PESCARA. Oggi i lavoratori della Soget scioperano contro i 26 licenziamenti preannunciati dall’azienda, di cui 20 in Abruzzo. In segno di protesta, i sindacati di categoria di Filcams Cgil, Fisascat...
PESCARA. Oggi i lavoratori della Soget scioperano contro i 26 licenziamenti preannunciati dall’azienda, di cui 20 in Abruzzo. In segno di protesta, i sindacati di categoria di Filcams Cgil, Fisascat Cisl e Uiltucs Uil hanno anche organizzato un presidio davanti alla sede di via Venezia, a Pescara.

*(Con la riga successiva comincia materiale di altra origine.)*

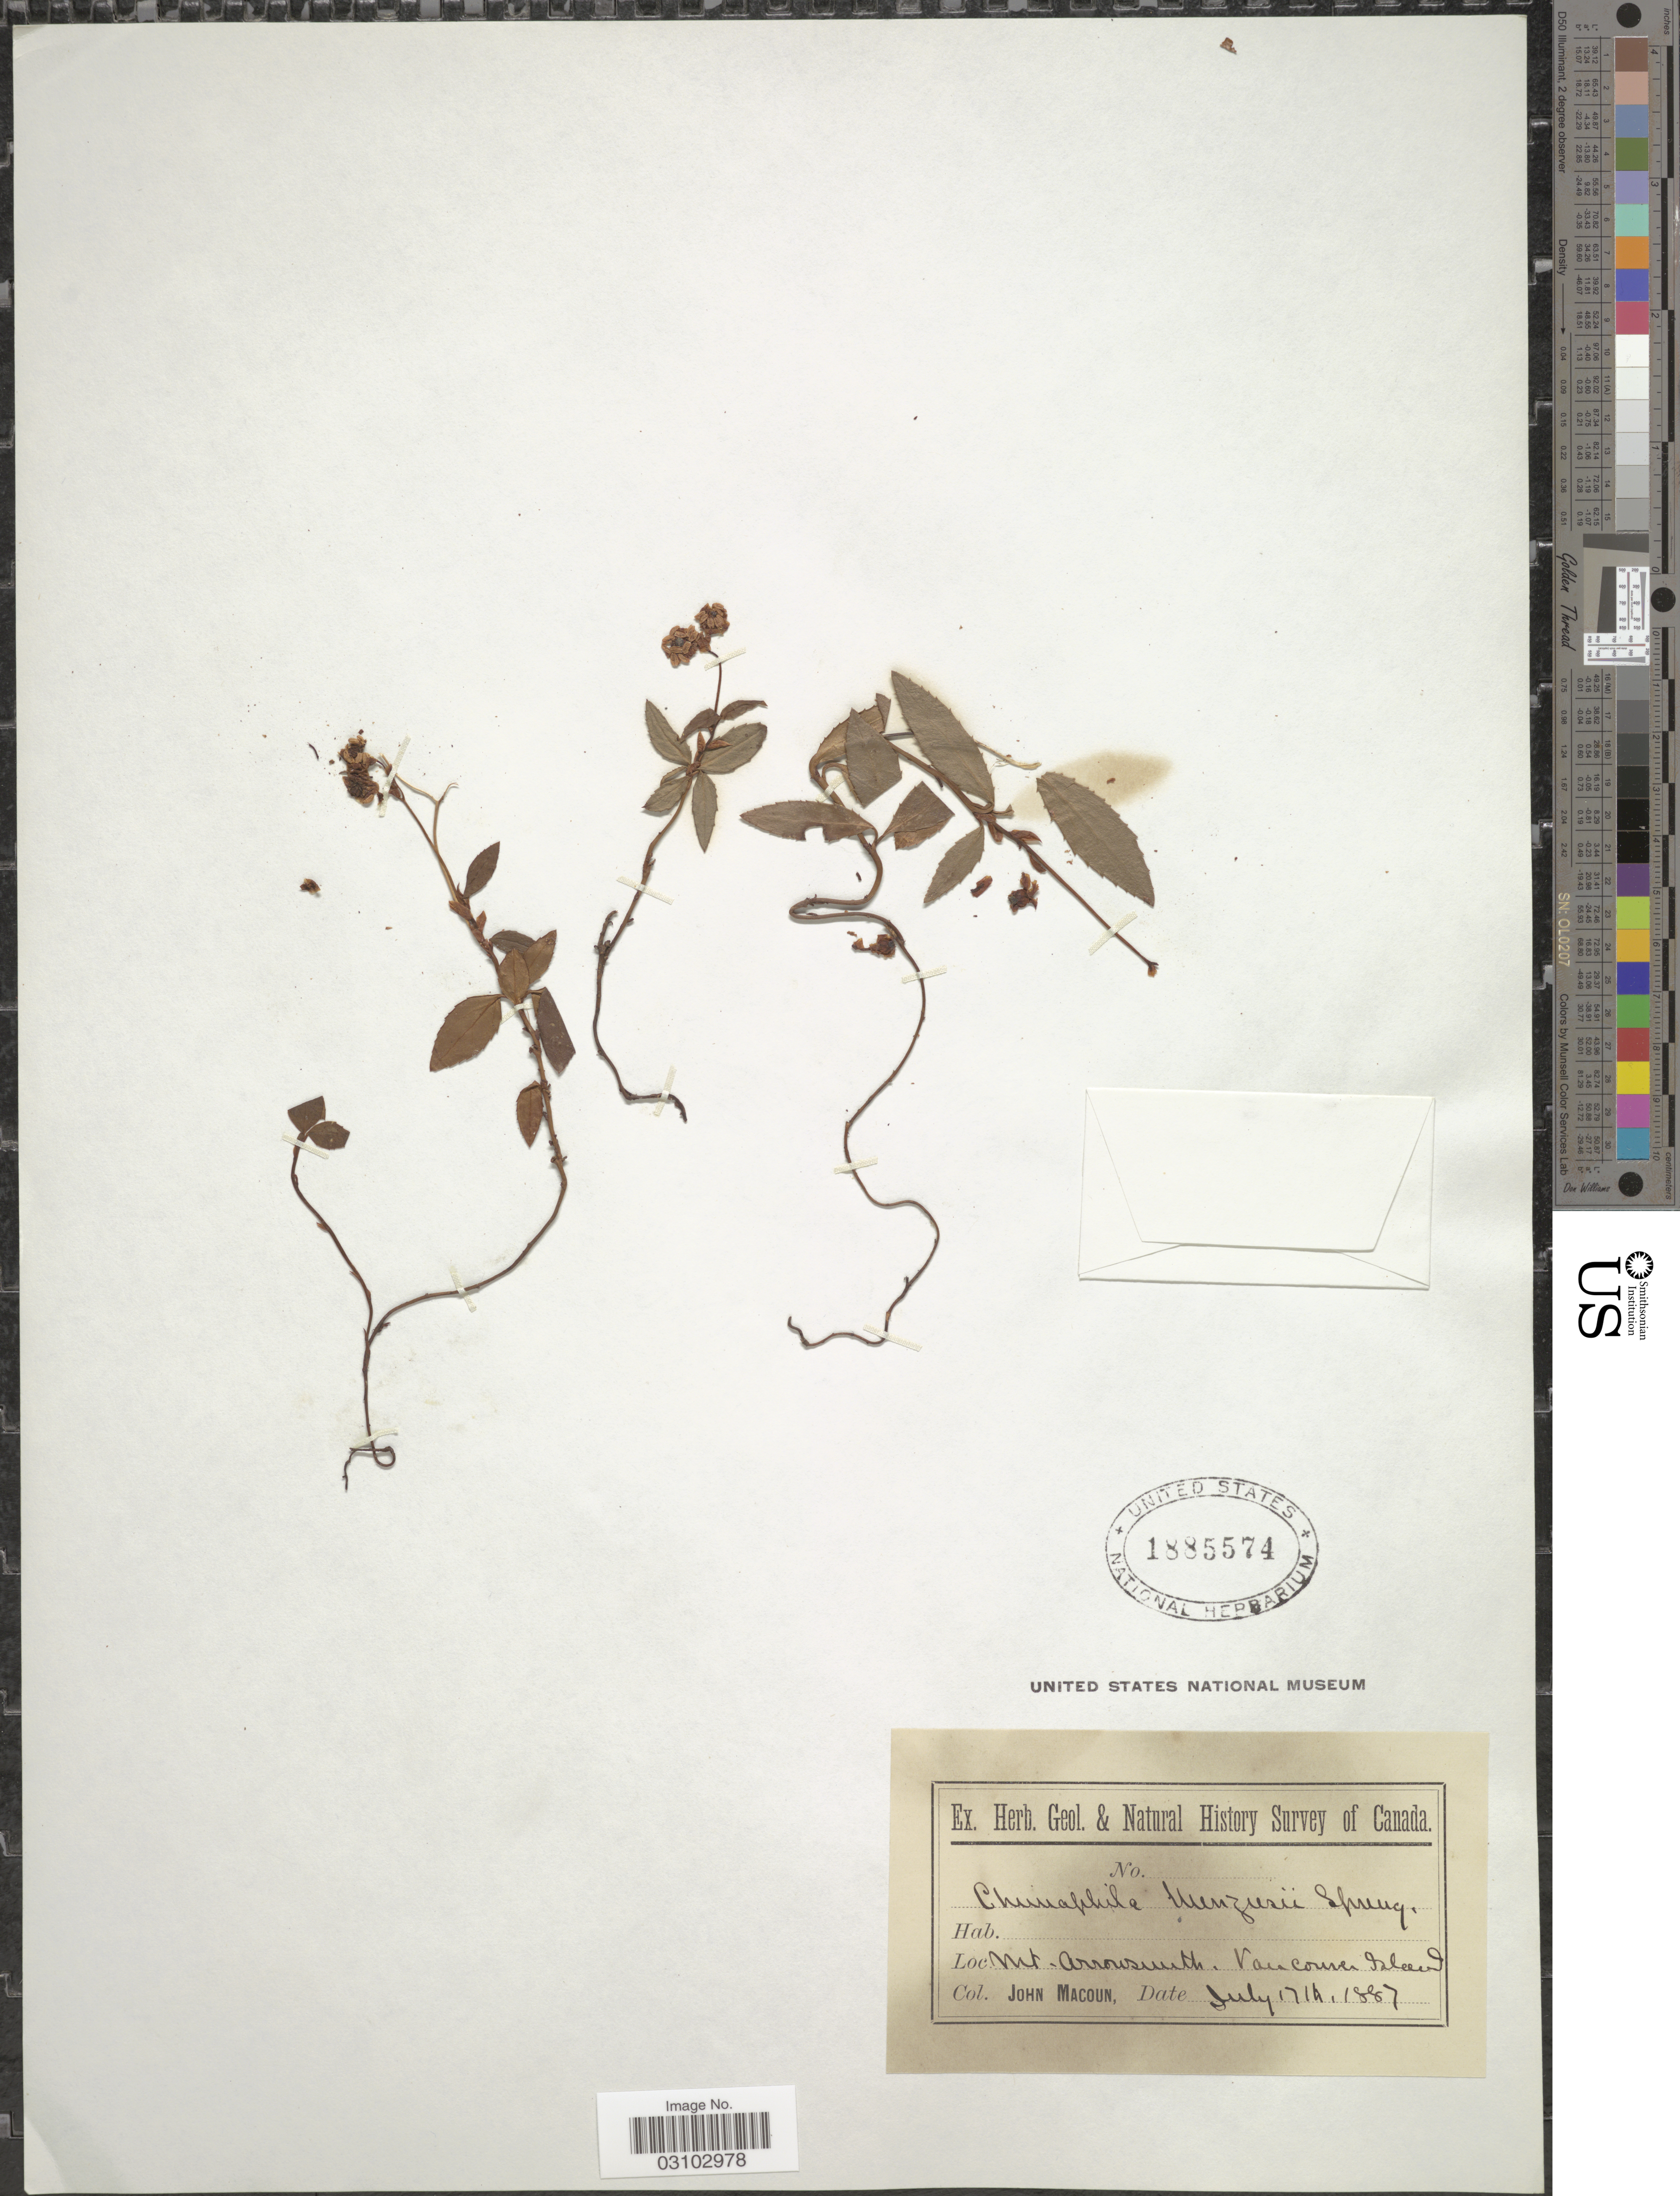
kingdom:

Intanto, ieri, si sono svolti di nuovo due incontri, uno in mattinata alla Regione e uno nel pomeriggio al Comune. Alla Regione, i sindacati hanno incontrato l’assessore Giovanni Lolli, che ha confermato la sua disponibilità a seguire la vertenza. Vertenza che, a questo punto, dovrebbe passare sui tavoli del governo. Nel pomeriggio, invece, l’amministrazione comunale ha assicurato ai sindacati che bloccherà per tutto il mese di luglio la delibera con cui intende affidare il servizio di riscossione dei tributi alla nuovo società Agenzia delle entrate - Riscossione mandando in pensione la Soget. Lo ha riferito ieri, al termine dell’incontro, il segretario regionale della Filcams Cgil Lucio Cipollini. Ma da Roma è arrivata la notizia di uno stop all’avvio della nuova società che nascerà dalle ceneri di Equitalia, destinata alla chiusura domani. I dipendenti di Equitalia rischiano di non poter essere assorbiti dall’Agenzia delle entrate - Riscossione, come previsto, ma potrebbero essere costretti a partecipare ad un concorso pubblico per essere assunti. Per i lavoratori della Soget, invece, non è stato previsto nulla. Se il servizio riscossione dei Comuni dovesse passare effettivamente alla nuova società, il numero dei licenziamenti potrebbe aumentare vertiginosamente. Da qui la protesta. «Le trattative svolte nei giorni scorsi», dicono Filcams, Fisascat e Uiltucs, «hanno visto da parte dell’azienda un atteggiamento di totale chiusura alle proposte sindacali e ai tentativi di risoluzione non traumatica della vertenza che avrebbero permesso di evitare i licenziamenti».